At my midlife turning point, I’m not into smoking weed, either. I imagine the whole scene playing out before me—bongs and joints and bottles of whiskey being slowly passed around the small rooms and hallway with scraggly, long-haired dudes plucking at guitars—mirrors that of a low-budget Phish documentary.
“Doug might be too high to do the interview,” says Kevin, his eyes darting around the room as he fidgets with his wristband.
Kevin is naturally antsy (and about a million years sober), and as I look at him, I find myself staring at the collar of his shirt for an extended period of time. He looks kind of funny and I wonder if his chest feels all swirly and orange like mine does. I’m sweating now, and getting that weird stoned feeling I remember from my teens and 20s, a sensation of food woven through my teeth and paranoia that I’ve either started my period or peed myself a little.
Doug suggests we check out the opening band and glides up the stairs, disappearing into a sea of fans who are presumably too high to recognize him behind his fuzzy beard and half-closed eyes.

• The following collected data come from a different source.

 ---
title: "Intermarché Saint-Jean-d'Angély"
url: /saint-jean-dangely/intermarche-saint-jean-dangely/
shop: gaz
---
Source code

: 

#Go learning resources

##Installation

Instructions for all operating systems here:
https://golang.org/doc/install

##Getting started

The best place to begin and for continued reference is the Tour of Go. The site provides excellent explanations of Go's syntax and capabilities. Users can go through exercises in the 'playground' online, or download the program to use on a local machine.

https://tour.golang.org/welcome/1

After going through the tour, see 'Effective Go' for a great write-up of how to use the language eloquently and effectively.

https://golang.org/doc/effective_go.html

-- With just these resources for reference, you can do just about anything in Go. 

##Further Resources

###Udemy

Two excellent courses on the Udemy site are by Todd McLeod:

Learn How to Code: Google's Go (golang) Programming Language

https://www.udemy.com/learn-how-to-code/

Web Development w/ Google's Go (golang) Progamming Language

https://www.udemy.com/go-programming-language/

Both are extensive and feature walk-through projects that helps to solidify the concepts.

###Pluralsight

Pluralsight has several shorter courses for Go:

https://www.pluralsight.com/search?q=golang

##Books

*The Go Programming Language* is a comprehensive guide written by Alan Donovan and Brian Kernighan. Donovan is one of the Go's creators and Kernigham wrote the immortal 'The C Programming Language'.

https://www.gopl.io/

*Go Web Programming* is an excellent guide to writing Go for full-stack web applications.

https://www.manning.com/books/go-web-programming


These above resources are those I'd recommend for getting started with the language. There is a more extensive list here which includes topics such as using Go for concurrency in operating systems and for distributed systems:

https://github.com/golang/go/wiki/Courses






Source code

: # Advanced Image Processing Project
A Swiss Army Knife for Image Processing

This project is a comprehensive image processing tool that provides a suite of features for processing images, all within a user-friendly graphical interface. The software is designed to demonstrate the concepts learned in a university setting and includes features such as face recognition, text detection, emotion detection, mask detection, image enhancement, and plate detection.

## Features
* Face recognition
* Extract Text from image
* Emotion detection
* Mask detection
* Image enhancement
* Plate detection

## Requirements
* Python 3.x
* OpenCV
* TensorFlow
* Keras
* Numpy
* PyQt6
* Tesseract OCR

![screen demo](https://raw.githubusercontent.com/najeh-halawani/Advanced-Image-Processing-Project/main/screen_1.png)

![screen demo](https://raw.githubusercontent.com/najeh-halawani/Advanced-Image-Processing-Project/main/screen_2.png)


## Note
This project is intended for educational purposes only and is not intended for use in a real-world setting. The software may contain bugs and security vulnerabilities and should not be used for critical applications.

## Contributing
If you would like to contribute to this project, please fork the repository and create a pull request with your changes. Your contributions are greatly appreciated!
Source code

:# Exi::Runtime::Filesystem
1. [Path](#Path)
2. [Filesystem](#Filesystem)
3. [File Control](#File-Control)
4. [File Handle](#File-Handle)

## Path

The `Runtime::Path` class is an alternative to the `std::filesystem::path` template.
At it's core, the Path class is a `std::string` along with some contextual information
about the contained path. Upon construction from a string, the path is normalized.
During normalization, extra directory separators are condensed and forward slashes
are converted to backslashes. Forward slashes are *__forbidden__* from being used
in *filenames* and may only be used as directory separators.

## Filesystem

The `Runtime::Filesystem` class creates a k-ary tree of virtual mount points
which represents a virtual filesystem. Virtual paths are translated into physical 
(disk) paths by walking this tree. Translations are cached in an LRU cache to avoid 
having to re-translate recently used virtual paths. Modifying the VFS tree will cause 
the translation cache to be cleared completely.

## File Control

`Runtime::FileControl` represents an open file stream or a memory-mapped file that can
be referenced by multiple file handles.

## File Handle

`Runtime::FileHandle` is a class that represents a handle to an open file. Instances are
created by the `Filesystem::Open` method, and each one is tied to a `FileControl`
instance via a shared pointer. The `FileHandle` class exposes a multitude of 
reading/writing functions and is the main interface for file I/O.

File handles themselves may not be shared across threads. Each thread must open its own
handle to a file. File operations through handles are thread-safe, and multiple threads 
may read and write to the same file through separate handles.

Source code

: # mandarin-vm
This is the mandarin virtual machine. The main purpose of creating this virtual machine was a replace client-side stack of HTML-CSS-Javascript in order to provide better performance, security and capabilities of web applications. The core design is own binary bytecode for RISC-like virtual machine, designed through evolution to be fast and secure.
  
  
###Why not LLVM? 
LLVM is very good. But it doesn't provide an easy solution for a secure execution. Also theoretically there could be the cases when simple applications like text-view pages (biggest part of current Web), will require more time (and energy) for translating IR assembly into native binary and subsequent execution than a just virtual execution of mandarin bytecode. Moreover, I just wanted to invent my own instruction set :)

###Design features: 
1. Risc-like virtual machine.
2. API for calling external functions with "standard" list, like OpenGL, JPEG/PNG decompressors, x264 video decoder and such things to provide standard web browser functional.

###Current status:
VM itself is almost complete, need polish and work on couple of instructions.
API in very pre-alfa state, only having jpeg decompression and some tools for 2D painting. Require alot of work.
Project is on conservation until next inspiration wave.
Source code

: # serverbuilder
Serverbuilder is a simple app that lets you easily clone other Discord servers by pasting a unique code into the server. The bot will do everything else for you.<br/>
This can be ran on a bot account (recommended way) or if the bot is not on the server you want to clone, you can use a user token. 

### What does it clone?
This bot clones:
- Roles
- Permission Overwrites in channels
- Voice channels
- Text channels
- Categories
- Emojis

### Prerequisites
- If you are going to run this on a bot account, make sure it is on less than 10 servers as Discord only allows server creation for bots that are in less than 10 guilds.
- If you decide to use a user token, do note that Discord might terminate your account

Kevin and I head outside for fresh air, hoping the cool San Francisco evening will help us sober up from our unintended trip down 420 Lane. Suddenly, I remember the thirty-something waiting for me out in the crowd. Built to Spill goes on next and I realize, with the heavy weight of defeat and pot-fueled anxiety, that my interview opportunity has slipped by the wayside.

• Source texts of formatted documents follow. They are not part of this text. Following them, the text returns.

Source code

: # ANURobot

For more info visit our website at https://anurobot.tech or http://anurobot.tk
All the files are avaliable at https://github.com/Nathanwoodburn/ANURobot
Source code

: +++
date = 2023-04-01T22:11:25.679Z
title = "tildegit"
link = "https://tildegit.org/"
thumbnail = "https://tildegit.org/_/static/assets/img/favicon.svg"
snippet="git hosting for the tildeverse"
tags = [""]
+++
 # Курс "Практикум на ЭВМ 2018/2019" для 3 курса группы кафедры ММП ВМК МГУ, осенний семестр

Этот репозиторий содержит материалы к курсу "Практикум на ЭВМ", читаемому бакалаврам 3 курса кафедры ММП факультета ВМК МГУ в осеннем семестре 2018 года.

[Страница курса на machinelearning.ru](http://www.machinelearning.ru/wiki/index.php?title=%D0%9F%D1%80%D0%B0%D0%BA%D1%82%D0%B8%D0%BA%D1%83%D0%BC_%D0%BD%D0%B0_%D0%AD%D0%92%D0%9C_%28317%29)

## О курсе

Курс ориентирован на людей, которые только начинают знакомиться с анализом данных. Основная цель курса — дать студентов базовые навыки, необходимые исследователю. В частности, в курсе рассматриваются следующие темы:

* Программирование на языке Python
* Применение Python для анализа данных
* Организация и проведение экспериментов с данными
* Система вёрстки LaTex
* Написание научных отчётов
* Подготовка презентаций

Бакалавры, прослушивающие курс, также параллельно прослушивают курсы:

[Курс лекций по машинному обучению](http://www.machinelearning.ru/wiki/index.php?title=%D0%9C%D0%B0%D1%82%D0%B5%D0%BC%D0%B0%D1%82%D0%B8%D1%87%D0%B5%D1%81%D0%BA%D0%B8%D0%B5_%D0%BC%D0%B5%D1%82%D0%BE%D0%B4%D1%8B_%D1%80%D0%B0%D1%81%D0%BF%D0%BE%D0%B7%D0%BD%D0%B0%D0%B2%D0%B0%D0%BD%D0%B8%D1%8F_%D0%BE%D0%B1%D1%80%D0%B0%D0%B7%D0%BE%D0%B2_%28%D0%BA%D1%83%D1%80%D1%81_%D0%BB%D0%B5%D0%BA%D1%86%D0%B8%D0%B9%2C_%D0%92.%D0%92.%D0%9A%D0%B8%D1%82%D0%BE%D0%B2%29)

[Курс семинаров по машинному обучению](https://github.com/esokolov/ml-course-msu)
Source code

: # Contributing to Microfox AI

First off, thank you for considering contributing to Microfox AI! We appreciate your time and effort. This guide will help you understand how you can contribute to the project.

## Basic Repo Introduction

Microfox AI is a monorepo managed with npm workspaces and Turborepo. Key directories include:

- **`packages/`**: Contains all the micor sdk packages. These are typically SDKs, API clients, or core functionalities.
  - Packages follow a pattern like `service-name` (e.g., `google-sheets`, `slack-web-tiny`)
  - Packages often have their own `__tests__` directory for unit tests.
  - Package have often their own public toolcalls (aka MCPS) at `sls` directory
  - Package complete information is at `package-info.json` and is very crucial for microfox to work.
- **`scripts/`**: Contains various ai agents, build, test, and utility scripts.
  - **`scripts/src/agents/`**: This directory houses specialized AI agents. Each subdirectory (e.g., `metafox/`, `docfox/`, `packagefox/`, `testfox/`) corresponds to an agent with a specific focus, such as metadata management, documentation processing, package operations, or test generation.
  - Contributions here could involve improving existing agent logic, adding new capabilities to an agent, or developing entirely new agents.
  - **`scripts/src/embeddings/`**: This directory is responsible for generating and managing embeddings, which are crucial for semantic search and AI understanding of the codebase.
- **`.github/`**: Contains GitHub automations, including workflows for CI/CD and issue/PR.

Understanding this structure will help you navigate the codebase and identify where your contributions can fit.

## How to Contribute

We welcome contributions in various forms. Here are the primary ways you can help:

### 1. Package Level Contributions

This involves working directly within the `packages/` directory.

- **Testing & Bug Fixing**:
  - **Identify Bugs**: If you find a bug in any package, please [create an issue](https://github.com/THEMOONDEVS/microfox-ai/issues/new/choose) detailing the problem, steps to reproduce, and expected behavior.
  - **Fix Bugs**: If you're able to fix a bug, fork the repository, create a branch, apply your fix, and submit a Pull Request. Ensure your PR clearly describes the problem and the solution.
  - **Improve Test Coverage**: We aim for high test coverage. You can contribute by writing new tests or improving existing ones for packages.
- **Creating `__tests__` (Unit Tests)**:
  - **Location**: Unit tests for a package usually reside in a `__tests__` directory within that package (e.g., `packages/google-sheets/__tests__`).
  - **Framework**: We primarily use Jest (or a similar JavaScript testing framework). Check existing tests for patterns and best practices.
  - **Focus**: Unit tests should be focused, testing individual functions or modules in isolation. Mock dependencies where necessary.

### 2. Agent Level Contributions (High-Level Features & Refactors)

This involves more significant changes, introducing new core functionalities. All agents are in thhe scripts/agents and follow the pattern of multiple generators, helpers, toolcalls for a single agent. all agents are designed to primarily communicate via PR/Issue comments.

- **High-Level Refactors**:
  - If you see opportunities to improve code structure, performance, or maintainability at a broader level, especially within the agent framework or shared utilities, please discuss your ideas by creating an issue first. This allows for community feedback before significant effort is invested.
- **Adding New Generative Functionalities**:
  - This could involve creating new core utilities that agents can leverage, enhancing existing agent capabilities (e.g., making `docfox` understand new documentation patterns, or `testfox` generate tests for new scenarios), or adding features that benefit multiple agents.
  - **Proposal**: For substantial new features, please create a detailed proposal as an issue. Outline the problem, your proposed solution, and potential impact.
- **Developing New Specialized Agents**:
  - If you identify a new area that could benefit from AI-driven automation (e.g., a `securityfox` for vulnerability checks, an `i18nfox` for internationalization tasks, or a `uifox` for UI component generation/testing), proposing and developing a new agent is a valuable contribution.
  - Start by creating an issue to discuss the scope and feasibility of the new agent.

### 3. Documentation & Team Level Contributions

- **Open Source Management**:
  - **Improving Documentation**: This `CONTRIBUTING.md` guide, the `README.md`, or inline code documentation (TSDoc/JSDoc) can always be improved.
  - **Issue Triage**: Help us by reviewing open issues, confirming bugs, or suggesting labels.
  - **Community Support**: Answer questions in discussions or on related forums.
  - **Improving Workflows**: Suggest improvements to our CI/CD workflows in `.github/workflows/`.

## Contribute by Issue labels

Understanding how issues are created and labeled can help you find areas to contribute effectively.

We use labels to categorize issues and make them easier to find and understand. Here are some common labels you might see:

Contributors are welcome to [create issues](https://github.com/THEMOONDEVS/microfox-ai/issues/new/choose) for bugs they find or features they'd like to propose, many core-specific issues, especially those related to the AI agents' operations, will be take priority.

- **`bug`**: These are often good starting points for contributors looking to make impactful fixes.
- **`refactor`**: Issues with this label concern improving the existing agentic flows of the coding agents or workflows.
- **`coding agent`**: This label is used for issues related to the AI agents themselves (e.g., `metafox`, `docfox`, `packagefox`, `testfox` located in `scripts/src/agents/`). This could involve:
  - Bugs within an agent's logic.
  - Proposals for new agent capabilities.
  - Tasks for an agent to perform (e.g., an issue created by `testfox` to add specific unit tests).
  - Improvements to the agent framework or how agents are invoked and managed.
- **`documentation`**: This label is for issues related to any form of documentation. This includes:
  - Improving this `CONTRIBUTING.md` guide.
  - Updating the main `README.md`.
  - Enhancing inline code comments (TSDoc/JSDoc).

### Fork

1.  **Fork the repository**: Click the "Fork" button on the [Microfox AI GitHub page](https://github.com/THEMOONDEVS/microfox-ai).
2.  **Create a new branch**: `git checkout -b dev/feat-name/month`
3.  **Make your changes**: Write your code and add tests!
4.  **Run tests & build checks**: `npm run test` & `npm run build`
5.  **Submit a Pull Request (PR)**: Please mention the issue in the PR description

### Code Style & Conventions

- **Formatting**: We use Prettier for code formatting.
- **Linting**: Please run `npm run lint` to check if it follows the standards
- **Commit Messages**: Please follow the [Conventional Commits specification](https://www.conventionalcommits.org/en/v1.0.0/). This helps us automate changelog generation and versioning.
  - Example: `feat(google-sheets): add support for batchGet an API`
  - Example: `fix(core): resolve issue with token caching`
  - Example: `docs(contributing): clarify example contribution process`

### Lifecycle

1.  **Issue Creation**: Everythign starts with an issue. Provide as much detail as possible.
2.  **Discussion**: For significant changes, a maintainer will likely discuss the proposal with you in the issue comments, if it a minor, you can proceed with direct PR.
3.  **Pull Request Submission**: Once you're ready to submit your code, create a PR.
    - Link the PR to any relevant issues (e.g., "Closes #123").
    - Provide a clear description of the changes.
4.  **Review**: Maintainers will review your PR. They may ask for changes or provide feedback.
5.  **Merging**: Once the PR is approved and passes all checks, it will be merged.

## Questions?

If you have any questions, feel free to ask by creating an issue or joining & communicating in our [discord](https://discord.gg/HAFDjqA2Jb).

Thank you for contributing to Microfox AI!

I find the thirty-something and kind of hope he’ll kiss me, but I’m worried about my cotton mouth and weed breath, even though I didn’t smoke pot on purpose. Everything feels so complicated. I don’t have earplugs and I’m afraid I’ll have permanent hearing loss from standing up here, so close to the stage, with this drunk thirty-something who keeps calling me a rock-‘n’-roll mom. I might be too old to be at a show on a school night, I think to myself. I need to get home and pack my kids’ lunches.
And then Kevin leaves, the thirty-something takes off without kissing me and I stand alone with a Bud Light as the band busts out a Blue Öyster Cult cover. Soon, they’re launching into a rendition of the Smiths’ “How Soon Is Now?” that morphs into a 20-minute jam session with the members of one of the opening bands dispersed throughout the room. I never knew how incredible long-ass guitar riffs could be—but then again, I never get as high as all my fellow audience members who, by the looks of things, are having their minds (and eardrums) completely blown. How is the band playing so flawlessly after all of those bong rips?!
Like a true jam-band aficionado, I get super into it, closing my eyes for a few moments in this sea of sweat and hair and bloodshot eyes, forgetting my age, the possibility that I may have peed in my mom jeans and the thirty-something that I’ve let slip away. Nothing matters but this moment. My kids can make their own damn lunches.
And I think, as the swirly chest syndrome takes it all in, Holy shit, holy shit, this is the best fucking concert in the world! And I realize that Built to Spill, after all of these years, have still totally got it. And maybe I’m just high, but fuck, dude,I think that maybe I’ve still got it, too.